-- Dataset follows --
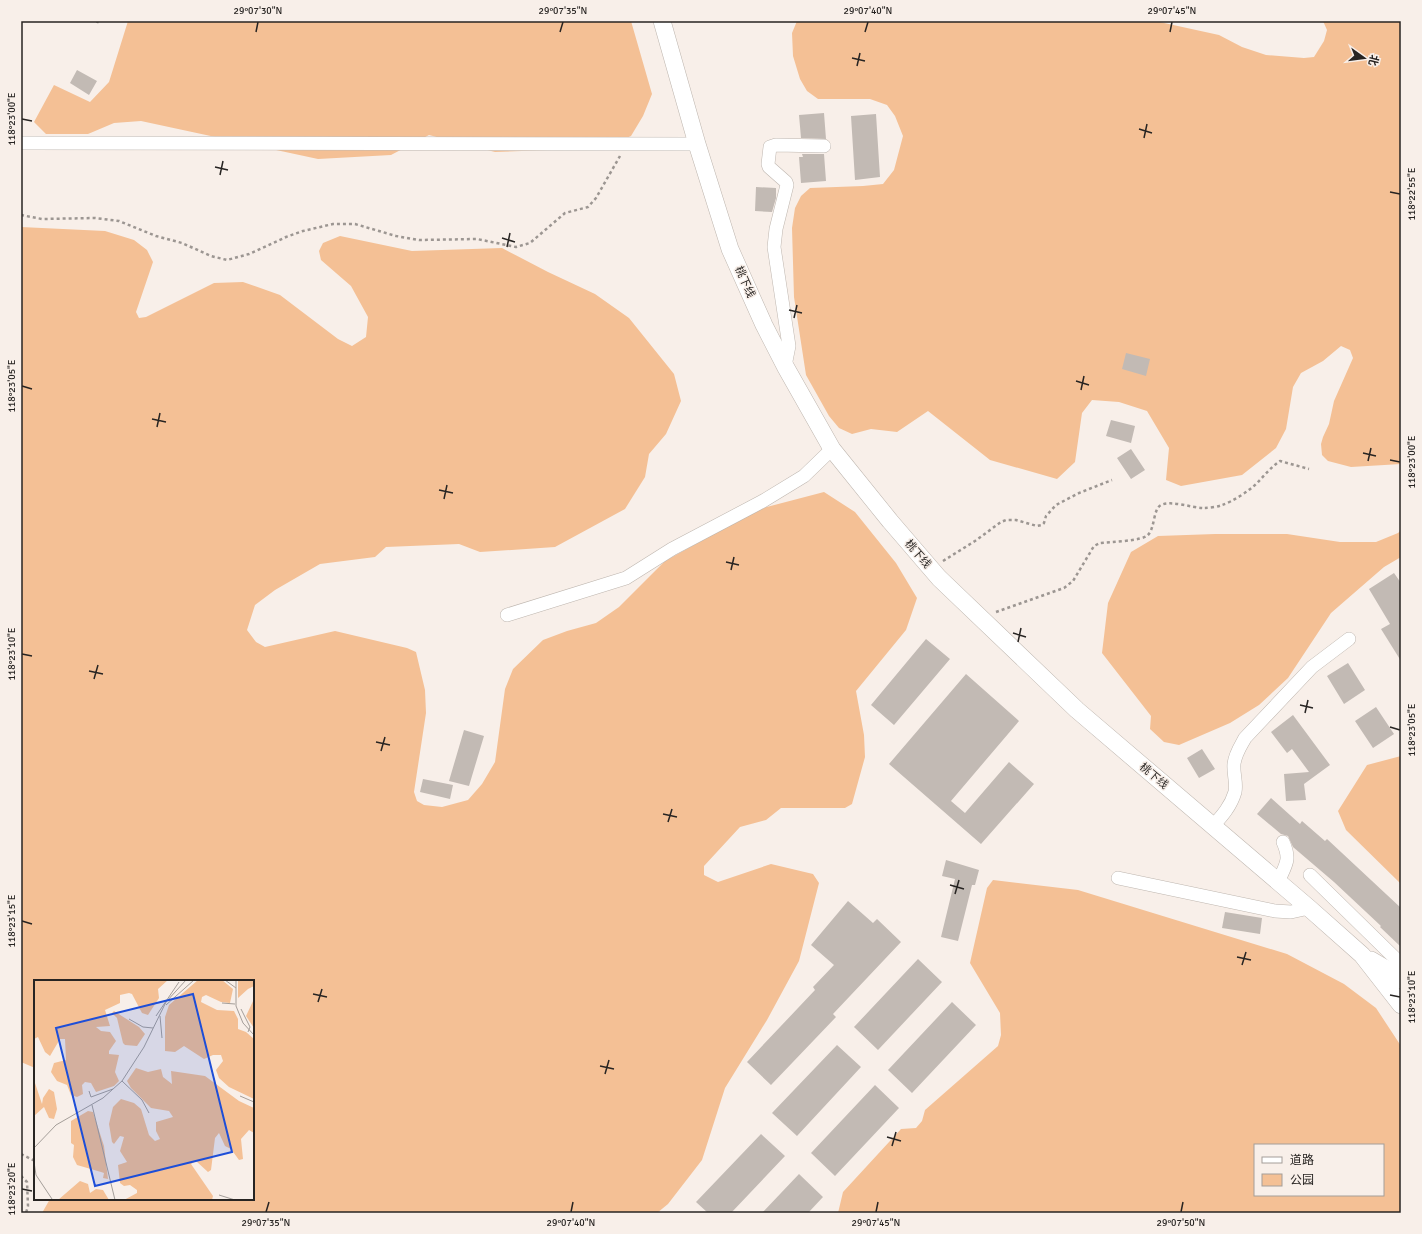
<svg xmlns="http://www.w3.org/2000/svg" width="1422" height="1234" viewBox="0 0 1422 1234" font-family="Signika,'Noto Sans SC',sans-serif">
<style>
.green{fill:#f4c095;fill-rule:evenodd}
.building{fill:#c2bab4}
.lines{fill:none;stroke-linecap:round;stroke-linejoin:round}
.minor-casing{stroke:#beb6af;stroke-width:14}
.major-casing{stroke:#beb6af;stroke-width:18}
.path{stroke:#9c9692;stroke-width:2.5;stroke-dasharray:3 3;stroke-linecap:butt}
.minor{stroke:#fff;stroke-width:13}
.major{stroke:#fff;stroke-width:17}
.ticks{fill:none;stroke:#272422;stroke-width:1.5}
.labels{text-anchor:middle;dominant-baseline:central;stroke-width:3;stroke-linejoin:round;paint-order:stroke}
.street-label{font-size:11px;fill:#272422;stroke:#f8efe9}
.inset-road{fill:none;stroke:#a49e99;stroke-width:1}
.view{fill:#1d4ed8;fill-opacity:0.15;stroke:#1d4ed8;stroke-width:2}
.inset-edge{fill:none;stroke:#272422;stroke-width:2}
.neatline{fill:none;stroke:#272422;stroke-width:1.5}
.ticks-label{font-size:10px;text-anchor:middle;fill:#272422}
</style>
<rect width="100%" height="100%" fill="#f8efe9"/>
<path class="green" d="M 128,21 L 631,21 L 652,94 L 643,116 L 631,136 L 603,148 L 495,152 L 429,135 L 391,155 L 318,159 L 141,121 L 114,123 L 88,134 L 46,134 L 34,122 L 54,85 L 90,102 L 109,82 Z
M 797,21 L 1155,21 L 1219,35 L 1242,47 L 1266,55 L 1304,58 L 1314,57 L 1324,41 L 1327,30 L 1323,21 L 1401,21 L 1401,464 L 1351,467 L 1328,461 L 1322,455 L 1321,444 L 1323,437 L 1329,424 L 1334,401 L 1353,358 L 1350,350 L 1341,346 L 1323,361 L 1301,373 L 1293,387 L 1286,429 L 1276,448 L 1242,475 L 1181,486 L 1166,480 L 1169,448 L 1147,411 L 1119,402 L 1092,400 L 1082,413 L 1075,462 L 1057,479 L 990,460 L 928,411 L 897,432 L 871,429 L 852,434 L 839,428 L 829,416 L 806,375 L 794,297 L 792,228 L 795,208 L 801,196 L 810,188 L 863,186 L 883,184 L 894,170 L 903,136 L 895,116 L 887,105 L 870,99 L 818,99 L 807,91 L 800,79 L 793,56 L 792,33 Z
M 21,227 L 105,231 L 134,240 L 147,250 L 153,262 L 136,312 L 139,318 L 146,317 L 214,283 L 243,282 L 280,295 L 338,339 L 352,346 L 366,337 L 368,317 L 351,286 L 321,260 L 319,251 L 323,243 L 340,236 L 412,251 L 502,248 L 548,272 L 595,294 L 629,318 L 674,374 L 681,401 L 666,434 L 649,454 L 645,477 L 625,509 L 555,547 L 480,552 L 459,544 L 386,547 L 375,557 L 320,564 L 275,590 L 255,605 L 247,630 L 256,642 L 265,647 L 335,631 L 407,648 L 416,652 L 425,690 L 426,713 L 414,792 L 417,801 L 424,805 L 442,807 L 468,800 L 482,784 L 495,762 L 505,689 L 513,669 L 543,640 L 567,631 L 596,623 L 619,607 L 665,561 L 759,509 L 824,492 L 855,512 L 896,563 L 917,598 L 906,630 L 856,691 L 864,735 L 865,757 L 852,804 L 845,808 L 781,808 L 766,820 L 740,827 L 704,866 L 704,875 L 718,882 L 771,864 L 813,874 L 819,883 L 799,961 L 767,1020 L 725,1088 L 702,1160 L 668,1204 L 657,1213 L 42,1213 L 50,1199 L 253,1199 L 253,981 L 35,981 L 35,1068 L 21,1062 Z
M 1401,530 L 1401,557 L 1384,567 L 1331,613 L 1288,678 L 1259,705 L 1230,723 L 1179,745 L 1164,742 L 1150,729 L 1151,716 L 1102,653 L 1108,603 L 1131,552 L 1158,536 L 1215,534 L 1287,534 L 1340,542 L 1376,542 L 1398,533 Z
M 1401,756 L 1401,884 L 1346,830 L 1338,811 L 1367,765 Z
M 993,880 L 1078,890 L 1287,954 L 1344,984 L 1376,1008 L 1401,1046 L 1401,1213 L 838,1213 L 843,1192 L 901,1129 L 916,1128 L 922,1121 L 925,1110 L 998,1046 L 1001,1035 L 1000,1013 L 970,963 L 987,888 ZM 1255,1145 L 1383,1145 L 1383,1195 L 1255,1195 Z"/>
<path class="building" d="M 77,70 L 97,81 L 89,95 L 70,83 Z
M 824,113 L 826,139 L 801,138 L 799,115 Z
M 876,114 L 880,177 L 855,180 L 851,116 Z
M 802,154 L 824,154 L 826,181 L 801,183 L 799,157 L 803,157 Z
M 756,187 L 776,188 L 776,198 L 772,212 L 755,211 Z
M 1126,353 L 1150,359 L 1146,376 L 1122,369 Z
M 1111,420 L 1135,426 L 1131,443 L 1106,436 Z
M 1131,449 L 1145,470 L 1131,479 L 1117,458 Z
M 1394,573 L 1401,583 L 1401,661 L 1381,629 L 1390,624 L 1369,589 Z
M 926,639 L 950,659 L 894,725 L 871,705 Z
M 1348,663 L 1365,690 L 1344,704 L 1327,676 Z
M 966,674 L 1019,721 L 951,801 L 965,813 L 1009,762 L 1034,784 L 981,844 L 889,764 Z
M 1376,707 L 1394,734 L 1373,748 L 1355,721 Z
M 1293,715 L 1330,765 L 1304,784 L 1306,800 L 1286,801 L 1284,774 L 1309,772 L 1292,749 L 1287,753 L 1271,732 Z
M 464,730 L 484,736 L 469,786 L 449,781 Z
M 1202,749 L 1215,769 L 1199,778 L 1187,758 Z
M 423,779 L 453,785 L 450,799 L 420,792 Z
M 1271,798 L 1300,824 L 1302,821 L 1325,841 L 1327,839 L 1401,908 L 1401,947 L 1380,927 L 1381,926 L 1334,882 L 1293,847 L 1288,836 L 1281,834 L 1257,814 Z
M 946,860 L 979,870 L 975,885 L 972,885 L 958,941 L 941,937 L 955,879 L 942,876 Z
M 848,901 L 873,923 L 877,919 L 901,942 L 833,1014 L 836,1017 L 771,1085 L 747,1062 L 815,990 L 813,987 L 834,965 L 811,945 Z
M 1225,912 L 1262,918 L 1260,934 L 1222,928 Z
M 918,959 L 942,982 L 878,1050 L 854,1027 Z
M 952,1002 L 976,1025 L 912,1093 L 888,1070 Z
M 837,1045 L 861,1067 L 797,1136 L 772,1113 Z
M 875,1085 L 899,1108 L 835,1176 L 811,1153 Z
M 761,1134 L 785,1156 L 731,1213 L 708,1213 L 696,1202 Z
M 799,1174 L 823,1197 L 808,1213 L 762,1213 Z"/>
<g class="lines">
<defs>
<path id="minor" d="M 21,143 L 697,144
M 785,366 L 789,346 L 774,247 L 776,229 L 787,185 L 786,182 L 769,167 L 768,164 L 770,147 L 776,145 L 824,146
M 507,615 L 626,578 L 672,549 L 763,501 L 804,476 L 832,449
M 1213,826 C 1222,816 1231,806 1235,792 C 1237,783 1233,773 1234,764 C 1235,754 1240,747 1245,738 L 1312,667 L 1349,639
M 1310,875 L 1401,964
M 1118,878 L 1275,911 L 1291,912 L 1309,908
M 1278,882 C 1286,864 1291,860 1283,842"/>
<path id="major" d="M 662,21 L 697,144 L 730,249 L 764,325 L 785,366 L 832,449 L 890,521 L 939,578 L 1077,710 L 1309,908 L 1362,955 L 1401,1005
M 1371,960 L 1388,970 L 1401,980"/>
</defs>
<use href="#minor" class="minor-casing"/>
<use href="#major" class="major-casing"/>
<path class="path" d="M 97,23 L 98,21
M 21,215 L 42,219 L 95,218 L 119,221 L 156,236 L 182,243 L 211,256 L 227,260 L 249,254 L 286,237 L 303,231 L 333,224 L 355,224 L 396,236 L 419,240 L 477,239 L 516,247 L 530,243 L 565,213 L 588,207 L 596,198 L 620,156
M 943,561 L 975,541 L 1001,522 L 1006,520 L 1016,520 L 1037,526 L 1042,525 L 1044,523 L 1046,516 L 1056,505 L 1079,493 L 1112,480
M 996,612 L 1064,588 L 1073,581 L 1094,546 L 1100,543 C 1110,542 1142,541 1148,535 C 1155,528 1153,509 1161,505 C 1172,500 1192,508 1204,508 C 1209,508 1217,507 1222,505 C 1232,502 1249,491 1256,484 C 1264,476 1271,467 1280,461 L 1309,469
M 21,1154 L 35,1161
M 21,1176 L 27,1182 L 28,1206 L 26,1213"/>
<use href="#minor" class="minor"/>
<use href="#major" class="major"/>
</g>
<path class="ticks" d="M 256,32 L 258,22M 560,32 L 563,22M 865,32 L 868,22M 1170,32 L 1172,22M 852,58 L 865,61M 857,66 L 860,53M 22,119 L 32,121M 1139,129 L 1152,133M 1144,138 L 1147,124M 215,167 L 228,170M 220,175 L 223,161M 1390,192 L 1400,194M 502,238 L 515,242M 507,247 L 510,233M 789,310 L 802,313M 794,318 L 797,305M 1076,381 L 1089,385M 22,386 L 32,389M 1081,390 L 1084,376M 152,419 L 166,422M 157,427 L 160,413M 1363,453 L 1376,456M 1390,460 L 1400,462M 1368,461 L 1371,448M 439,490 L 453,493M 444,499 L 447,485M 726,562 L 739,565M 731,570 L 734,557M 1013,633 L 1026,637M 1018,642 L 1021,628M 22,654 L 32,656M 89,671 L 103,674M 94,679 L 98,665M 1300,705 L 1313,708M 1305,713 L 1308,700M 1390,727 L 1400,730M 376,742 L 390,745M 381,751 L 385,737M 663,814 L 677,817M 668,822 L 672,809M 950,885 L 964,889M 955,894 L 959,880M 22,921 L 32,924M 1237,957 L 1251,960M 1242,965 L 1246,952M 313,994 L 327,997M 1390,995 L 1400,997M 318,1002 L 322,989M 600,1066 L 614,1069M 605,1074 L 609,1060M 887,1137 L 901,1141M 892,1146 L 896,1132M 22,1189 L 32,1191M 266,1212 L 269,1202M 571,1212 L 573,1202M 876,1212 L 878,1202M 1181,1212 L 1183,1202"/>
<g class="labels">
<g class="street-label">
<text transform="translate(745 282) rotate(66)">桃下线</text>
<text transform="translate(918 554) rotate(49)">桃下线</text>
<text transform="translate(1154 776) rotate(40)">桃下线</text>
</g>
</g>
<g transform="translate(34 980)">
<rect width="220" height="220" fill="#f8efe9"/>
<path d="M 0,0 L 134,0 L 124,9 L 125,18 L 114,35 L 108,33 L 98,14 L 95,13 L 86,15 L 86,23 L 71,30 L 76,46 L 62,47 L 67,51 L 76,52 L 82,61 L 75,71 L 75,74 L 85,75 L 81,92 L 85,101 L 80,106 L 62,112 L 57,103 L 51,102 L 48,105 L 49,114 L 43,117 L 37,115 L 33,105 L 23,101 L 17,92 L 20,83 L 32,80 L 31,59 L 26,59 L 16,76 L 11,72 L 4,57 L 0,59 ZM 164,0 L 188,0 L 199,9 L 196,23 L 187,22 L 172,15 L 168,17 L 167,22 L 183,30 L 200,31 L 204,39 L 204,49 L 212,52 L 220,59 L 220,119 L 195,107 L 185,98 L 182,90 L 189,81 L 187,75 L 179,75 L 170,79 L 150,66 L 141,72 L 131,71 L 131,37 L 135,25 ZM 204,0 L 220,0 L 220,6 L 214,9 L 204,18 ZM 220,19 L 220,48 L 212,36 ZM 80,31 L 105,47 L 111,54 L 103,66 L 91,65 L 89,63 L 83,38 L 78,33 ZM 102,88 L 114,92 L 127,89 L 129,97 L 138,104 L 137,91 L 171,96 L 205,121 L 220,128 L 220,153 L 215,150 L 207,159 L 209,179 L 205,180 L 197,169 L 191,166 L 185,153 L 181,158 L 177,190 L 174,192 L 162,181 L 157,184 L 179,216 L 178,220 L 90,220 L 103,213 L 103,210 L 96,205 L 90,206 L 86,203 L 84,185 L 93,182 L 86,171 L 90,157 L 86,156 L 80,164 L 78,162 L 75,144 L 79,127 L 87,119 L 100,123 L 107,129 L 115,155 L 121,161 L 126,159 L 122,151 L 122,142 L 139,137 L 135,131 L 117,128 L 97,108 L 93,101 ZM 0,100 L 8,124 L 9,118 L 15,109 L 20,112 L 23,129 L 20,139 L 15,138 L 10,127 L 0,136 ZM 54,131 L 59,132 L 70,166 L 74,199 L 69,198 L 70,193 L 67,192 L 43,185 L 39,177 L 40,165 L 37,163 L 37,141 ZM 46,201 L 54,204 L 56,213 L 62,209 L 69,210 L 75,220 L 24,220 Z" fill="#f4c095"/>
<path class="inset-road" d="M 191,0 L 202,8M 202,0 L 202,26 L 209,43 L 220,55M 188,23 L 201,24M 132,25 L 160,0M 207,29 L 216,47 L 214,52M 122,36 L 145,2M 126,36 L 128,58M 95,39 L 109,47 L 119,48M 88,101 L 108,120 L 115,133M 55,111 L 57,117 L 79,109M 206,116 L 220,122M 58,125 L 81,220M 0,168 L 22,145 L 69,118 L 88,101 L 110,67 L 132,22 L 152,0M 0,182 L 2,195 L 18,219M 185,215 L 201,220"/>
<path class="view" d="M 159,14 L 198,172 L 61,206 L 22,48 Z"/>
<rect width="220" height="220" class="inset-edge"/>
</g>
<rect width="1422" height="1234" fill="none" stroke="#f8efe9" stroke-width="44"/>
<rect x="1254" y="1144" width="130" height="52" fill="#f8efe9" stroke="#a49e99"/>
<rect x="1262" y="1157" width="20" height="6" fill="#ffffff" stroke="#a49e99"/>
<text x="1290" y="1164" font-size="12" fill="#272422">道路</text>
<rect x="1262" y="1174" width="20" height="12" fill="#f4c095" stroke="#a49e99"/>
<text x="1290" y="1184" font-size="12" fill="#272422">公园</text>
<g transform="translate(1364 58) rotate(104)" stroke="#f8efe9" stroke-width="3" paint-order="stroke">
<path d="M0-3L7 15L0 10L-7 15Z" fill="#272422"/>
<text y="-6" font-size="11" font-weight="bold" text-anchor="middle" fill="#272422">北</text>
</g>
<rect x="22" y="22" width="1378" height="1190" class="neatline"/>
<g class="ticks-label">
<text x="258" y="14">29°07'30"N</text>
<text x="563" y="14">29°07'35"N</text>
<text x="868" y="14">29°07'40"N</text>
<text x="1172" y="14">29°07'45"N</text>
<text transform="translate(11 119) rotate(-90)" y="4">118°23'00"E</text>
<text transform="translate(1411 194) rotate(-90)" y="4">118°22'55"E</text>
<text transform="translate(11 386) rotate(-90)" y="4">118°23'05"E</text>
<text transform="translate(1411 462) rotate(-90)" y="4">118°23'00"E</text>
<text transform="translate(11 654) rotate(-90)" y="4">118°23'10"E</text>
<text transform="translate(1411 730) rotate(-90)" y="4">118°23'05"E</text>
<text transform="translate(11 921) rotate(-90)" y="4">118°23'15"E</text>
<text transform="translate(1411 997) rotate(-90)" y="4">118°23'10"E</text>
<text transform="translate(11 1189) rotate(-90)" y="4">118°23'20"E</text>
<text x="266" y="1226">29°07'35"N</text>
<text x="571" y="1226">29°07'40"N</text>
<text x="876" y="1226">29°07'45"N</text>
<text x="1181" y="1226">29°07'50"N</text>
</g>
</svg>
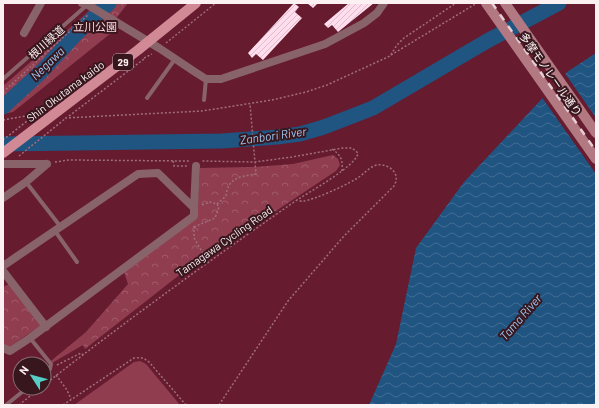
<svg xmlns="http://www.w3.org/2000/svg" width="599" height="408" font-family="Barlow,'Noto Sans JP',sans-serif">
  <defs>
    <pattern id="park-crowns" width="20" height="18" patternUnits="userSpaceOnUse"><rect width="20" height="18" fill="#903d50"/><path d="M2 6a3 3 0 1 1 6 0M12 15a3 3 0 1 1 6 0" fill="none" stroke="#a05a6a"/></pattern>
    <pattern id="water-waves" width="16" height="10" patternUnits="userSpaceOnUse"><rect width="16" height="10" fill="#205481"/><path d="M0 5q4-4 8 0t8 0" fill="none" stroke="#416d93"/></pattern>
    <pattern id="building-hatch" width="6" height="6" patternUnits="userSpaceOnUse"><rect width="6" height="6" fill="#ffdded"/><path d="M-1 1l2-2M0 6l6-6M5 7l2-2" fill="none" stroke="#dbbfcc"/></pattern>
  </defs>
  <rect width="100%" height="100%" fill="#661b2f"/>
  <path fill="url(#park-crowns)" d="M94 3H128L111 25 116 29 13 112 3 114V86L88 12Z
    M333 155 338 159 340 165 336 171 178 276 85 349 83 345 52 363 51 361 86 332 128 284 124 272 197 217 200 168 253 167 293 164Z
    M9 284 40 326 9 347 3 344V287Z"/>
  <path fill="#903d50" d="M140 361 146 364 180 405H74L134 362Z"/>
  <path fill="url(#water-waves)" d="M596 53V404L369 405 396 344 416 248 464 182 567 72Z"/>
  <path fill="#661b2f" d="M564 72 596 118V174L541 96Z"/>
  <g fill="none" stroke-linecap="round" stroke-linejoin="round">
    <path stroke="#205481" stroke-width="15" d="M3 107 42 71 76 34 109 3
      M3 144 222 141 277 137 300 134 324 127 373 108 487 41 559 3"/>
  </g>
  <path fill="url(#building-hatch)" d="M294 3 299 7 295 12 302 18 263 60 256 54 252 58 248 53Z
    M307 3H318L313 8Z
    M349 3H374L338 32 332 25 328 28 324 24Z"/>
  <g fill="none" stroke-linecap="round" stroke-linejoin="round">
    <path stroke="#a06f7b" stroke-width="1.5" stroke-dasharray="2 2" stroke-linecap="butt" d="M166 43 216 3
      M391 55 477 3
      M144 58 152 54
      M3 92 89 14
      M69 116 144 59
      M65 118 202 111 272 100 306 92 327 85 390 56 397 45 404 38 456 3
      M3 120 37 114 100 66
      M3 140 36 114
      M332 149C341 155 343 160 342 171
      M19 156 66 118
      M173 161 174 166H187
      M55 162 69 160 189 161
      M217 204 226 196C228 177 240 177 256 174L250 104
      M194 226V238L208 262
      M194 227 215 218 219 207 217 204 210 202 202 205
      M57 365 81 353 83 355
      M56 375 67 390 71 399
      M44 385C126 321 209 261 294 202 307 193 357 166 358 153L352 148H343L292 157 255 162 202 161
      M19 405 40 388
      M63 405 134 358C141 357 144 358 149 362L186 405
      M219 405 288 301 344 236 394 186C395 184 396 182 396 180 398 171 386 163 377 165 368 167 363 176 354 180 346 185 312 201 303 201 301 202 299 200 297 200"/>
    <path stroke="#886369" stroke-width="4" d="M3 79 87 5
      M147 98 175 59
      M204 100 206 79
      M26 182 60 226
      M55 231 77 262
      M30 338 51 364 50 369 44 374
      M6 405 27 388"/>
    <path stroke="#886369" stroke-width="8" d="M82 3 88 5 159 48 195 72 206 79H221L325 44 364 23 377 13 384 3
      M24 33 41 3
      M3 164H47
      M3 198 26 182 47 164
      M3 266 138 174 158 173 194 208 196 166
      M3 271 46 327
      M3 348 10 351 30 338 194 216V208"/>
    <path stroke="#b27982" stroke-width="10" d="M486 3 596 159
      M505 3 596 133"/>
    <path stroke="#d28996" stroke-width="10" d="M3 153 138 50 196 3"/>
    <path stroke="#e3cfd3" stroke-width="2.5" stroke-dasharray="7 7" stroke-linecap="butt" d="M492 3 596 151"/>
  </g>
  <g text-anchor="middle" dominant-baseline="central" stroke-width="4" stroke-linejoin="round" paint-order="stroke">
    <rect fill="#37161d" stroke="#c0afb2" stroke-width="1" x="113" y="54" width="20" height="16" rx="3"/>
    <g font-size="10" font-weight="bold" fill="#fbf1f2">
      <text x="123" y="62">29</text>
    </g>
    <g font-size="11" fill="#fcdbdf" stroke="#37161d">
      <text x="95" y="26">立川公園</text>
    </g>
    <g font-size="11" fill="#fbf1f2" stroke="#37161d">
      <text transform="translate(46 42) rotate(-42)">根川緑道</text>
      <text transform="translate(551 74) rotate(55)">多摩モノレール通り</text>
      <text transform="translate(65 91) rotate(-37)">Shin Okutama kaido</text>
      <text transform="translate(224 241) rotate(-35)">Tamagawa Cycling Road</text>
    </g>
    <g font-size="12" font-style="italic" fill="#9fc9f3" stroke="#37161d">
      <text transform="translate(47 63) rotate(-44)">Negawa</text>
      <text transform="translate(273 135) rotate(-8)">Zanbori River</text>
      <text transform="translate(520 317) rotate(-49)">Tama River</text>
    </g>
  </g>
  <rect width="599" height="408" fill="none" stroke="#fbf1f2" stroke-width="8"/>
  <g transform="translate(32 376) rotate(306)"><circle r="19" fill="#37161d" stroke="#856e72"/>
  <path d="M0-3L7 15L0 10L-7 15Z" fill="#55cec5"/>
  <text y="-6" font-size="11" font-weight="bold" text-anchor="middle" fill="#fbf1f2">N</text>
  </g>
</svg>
-- Dataset concluded --
__Try it__: Tell how many lines in the entries above include the word "street", and respond with the number alone.

__Response__: 2